Published May 12, 2015
Mirza had no idea that those who recorded his statement would also let him down in the same manner as his party had done. —Nazir Shah
Mirza had no idea that those who recorded his statement would also let him down in the same manner as his party had done. —Nazir Shah

When Saulat Ali Khan, aka Saulat Mirza, accused the Muttahida Qaumi Movement of “using workers like him as tissue paper” in a video statement aired by news channels on March 18, he perhaps had no idea that those who recorded his statement would also let him down in the same manner as his party had done.

Mirza is scheduled to be hanged at Balochistan’s Machh prison in the early hours of Tuesday after having twice escaped hanging since his March 18 video statement.

Take a look: Saulat Mirza executed at Balochistan's Machh Jail

Most people, including his family members, believed that the state would commute his death sentence into life imprisonment after his “startling disclosures” that MQM supremo Altaf Hussain had allegedly ordered the killing of then managing director of the Karachi Electric Supply Company Shahid Hamid.

But the government and the powers that be did nothing more than order the formation of a joint investigation team, which inquired into the matter and concluded that his disclosures did not constitute any “actionable intelligence or cogent evidence” and indirectly recommended to the authorities that there was no need to postpone the hanging.

Crucially enough, the JIT did not even touch on the legality or otherwise of the recording of a statement by the death row prisoner hours before his scheduled execution apparently in the death cell of the Machh jail.

Little information is available about Mirza, his personal life as well as the “work” he did when he was associated with the MQM.

He was a resident of North Nazimabad’s Block S and studied at the nearby Pakistan Shipowners College.

Over 40, Saulat Mirza, who has spent about 17 years in prison since his arrest in 1998, was not a known figure in the MQM until 1995.

“No one knew Mirza until Faheem Farooqi [better known as Faheem Commando] got arrested in 1995 and described him as his right-hand man,” recalled an MQM office-bearer, who did not want to be named.

He said Mirza loved playing cricket in the area and although he was a supporter of the MQM, then called the Mohajir Qaumi Movement, he was not its worker.
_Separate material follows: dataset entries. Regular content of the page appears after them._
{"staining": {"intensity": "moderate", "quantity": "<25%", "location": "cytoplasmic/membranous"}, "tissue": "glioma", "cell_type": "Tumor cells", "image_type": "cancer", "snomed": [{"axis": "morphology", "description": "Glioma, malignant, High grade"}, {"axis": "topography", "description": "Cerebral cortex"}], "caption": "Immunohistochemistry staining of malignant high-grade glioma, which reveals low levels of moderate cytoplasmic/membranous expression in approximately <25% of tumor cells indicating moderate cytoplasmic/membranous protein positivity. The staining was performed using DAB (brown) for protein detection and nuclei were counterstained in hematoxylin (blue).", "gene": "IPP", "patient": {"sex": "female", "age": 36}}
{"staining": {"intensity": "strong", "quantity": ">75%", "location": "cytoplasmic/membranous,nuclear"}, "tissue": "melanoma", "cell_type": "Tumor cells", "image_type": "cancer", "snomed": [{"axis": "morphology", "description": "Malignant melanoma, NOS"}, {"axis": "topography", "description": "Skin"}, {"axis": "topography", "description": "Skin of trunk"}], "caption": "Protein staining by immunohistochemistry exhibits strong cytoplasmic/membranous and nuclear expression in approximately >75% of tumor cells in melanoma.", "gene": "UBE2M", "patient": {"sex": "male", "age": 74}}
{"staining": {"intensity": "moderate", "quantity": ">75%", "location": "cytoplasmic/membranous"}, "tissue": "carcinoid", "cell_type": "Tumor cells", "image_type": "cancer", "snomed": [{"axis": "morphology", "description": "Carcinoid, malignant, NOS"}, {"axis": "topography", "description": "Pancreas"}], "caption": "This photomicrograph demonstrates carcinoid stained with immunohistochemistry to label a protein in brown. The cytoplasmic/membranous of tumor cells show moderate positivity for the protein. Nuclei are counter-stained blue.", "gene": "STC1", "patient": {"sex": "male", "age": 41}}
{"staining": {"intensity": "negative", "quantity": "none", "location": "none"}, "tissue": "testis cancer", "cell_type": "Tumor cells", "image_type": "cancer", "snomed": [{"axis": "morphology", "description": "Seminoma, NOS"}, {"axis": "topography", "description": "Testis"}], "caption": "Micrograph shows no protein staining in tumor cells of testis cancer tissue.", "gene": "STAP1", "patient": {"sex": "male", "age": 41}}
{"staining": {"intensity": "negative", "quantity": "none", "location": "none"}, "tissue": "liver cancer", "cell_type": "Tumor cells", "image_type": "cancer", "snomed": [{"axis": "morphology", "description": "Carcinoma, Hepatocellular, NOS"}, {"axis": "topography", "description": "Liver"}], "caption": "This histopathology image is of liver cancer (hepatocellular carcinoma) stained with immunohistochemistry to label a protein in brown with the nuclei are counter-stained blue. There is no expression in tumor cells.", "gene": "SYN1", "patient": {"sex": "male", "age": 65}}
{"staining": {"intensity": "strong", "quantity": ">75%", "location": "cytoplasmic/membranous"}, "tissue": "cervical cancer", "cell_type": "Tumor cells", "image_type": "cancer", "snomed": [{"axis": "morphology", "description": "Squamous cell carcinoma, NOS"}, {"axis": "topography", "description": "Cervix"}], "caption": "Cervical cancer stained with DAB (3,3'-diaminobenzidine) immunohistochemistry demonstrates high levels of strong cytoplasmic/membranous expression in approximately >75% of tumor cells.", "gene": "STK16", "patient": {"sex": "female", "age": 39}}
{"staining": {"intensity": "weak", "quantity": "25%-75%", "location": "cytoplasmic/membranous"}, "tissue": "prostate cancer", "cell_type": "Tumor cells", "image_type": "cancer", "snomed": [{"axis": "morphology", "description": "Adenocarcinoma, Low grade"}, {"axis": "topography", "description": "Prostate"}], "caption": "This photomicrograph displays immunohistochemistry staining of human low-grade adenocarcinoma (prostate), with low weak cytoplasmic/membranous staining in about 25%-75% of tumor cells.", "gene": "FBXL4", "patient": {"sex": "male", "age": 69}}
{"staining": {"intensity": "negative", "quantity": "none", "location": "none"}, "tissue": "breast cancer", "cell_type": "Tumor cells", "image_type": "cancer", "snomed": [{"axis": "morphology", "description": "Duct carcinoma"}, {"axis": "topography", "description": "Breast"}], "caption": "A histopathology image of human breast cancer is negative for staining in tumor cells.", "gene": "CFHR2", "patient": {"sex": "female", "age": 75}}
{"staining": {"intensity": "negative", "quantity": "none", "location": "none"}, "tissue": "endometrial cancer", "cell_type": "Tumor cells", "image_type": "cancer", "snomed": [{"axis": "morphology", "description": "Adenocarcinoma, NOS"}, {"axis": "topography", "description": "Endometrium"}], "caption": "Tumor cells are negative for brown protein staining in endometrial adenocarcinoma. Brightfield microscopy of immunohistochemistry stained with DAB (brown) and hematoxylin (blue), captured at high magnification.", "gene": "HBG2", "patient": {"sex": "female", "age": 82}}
He became a changed man after he was arrested and tortured in police custody in 1993, he added.

Soon his name became a symbol of terror in Karachi, as police booked him in almost every terrorism case, including attacks on police stations, killing of policemen, rocket attacks, that took place in 1995-96.

He reportedly fled the country during the Karachi operation in the second tenure of the Benazir Bhutto-led PPP government. He returned home after then president Farooq Leghari dismissed the PPP government and dissolved the assemblies in Nov 1996.

On July 5, 1997, gunmen shot dead then KESC managing director Shahid Hamid, his driver, and a guard in Defence Housing Authority. In December 1998, police arrested Mirza at Karachi airport on his arrival from Bangkok.

He was sentenced to death in 1999 in the Shahid Hamid murder case and his appeals against conviction were rejected by the superior judiciary.